Queste considerazioni, alla luce della mia esperienza in EnoMI arricchita dal mio lavoro nel mondo della comunicazione, mi portano a trarre alcune conclusioni sulle caratteristiche che deve avere un vino per fare colpo oggi, a Milano, secondo il mio punto di vista (che non deve per forza essere condiviso da tutti, sia chiaro).
Le due caratteristiche del vino che accontentano il consumatore.
1) Pulizia. I vini ruffiani, quelli che cercano di piacere a tutti, stanno lasciando spazio a vini più caratterizzati da vitigno e territorio ma bisogna comunque stare attenti ai difetti. In realtà va bene tutto: tradizionale, bio, naturale, in anfora... Insomma, quello che si vuole, ma a una condizione: il vino deve farsi bere e piacere ad un pubblico ampio (e non perché omologato). Se poi non ti ferma al primo bicchiere è anche meglio.

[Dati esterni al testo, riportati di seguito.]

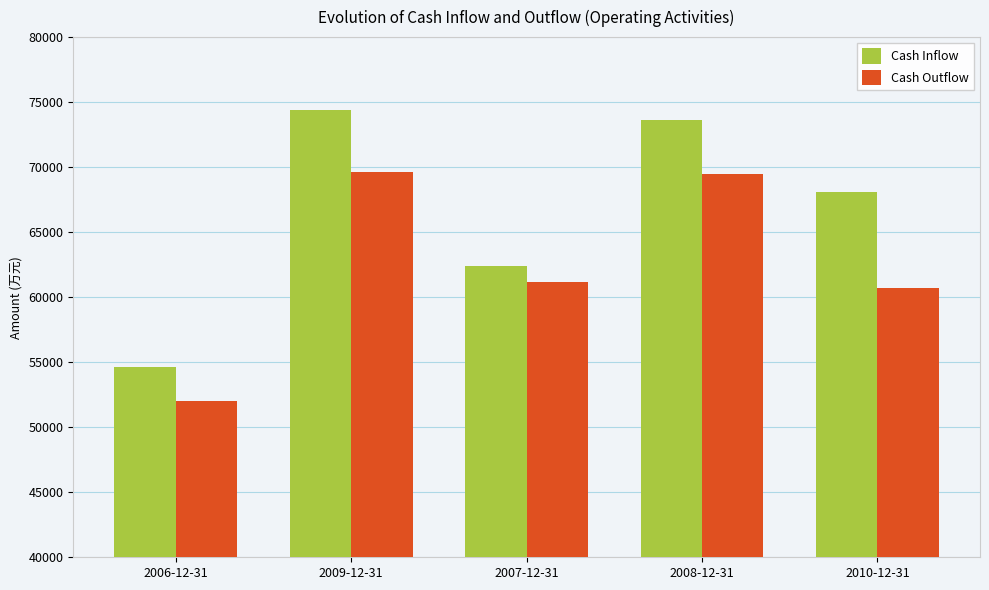

The value of Cash Outflow at 2008-12-31 is 69448. True or false?

True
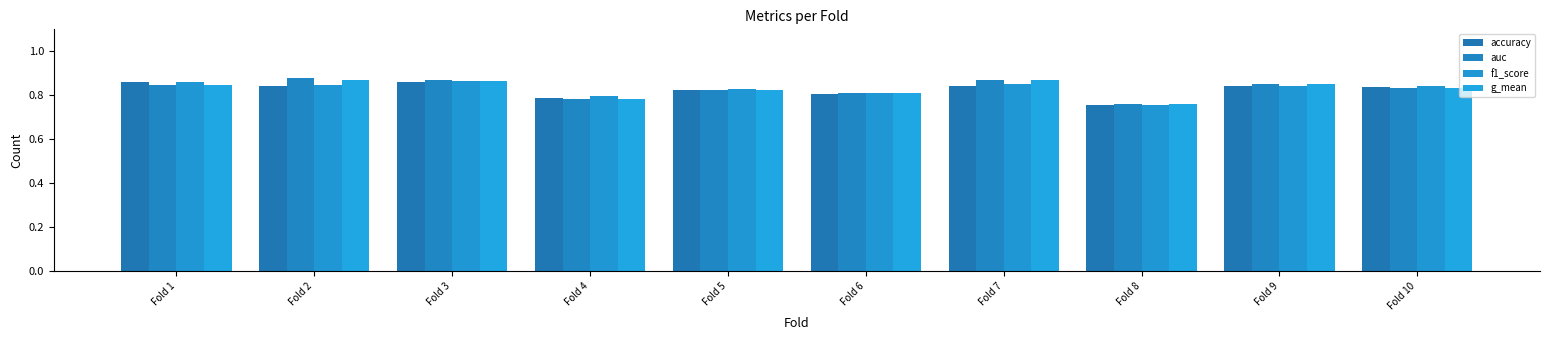

How many series are shown in this chart?

4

2) La storia. Pensiamo al cibo: visto che mangiare è sempre più un’esperienza, sono sempre di più le persone che si interessano alla storia, alle origini e ai vari aspetti di un alimento. Lo stesso vale per il vino.
Un esempio:
“Assaggia questo vino, è molto buono.”
“Assaggia questo vino: nasce da un piccolo appezzamento impervio, si nutre di roccia vulcanica e per questo motivo lo sentirai sapido. Pensa che la famiglia che lo produce possiede questa piccola vigna da 600 anni e segue da sempre i principi della coltivazione biologica per preservare le caratteristiche del terreno, perché un giorno, proprio questo terreno, sarà la fonte di sostentamento delle generazioni future che lo erediteranno.”
In base a quanto letto sopra, quale dei due vini assaggeresti? A chi daresti retta, al primo o al secondo consiglio? La risposta è scontata.

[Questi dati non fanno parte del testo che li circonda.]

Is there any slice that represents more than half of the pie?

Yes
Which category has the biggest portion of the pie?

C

Che cosa non deve dimenticare il produttore (dando per scontato che il prodotto sia eccezionale).
1) La presentazione. È l’aspetto più complesso da far comprendere ai produttori, forse perché in tanti fanno una considerazione di questo tipo:
“Se proprio devo spendere, preferisco investire in qualcosa che migliori la qualità del mio vino o diminuisca la fatica che faccio per realizzarlo”.
In Italia abbiamo una grande varietà di vini: siamo il Paese al mondo con più varietà autoctone di uva; probabilmente ci sono più vitigni da noi che in tutti gli altri Paesi messi insieme. E siamo anche bravi a farlo, il vino.

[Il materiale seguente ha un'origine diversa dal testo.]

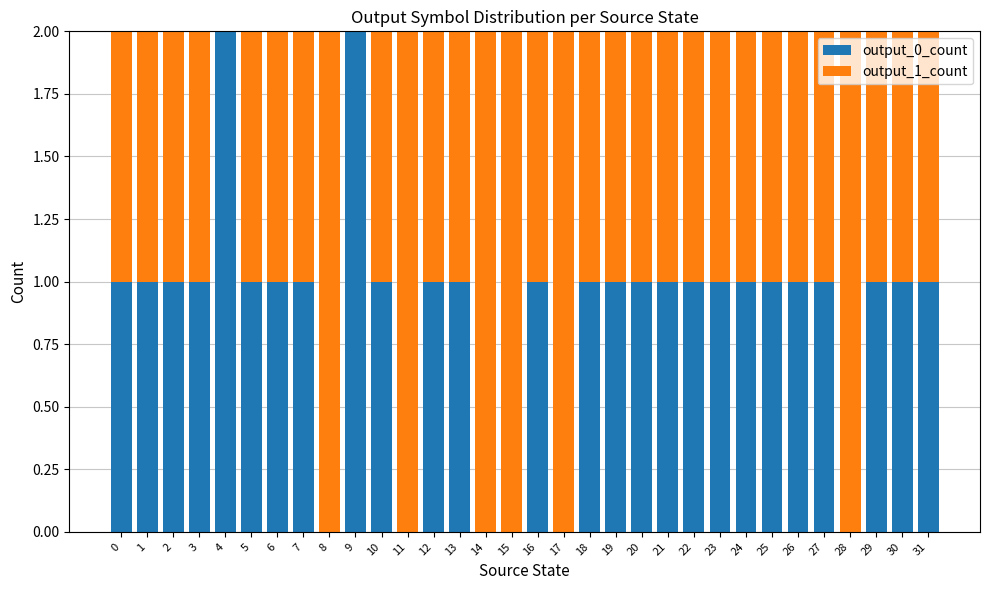

The output_0_count series shows 1 at 7. True or false?

True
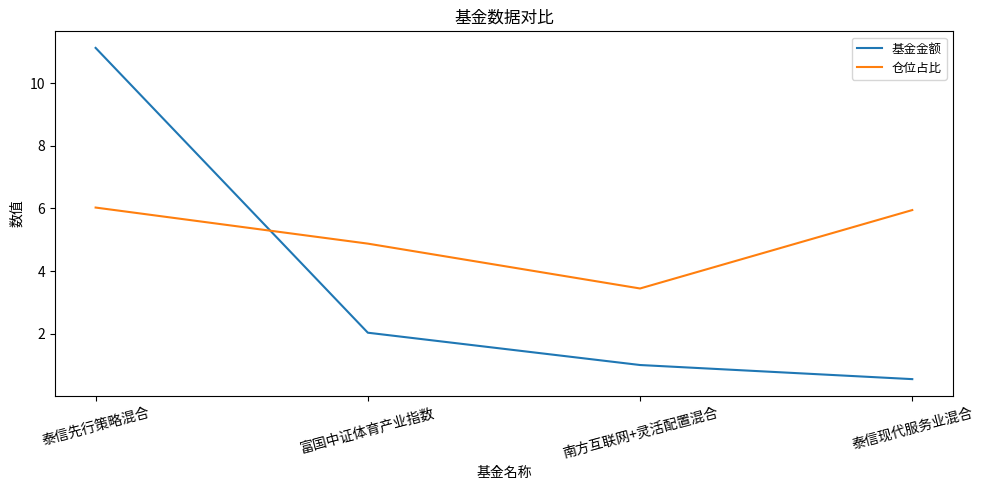

What are all the series names shown in the legend?

基金金额, 仓位占比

La competizione è altissima: lo scorso anno la sola EnoMI, senza fare scouting, ha ricevuto un centinaio di candidature per entrare in catalogo (e per la gran parte si trattava di vini di qualità).
L’etichetta, la bottiglia, ma anche il sito web o il profilo social del produttore rappresentano quindi un veicolo importante, soprattutto a Milano, perché è un mercato dove tutti vogliono essere, la concorrenza è altissima e anche il consumatore pensa:
“Se devo spendere, preferisco investire in qualità, cercando un’esperienza da vivere e condividere (certo, anche sui social)”.
2) Il sistema. È un problema che non riguarda solo il mondo del vino, ma molti settori dell’impresa italiana: la difficoltà a unire le forze per fare “rete”. È vero, esistono i consorzi a tutela del prodotto e le fiere di settore, però i produttori non fanno sistema verso il consumatore e soprattutto non lo fanno sul web.
Qui però mi fermo. Ho in testa qualche idea che a prima vista sembra molto interessante, ma non ve la racconto subito. Alla prossima!
Quadro presso Banco Bpm
6 anniAndrea, ho letto con piacere il tuo articolo. Hai ragione, il vino non è solo una bevanda in sé, è qualcosa di più e per il nostro Paese rappresenta un asset (passami il termine) importantissimo. Ben vengano quindi le iniziative che valorizzino ancora di più questa risorsa. Attendiamo quindi gli sviluppi della tua idea... Personalmente non sono un grande bevitore, mi piace bere poco ma bene, i miei preferiti sono Ripasso ed Amarone dalla Valpolicella ed il Sagrantino di Montefalco.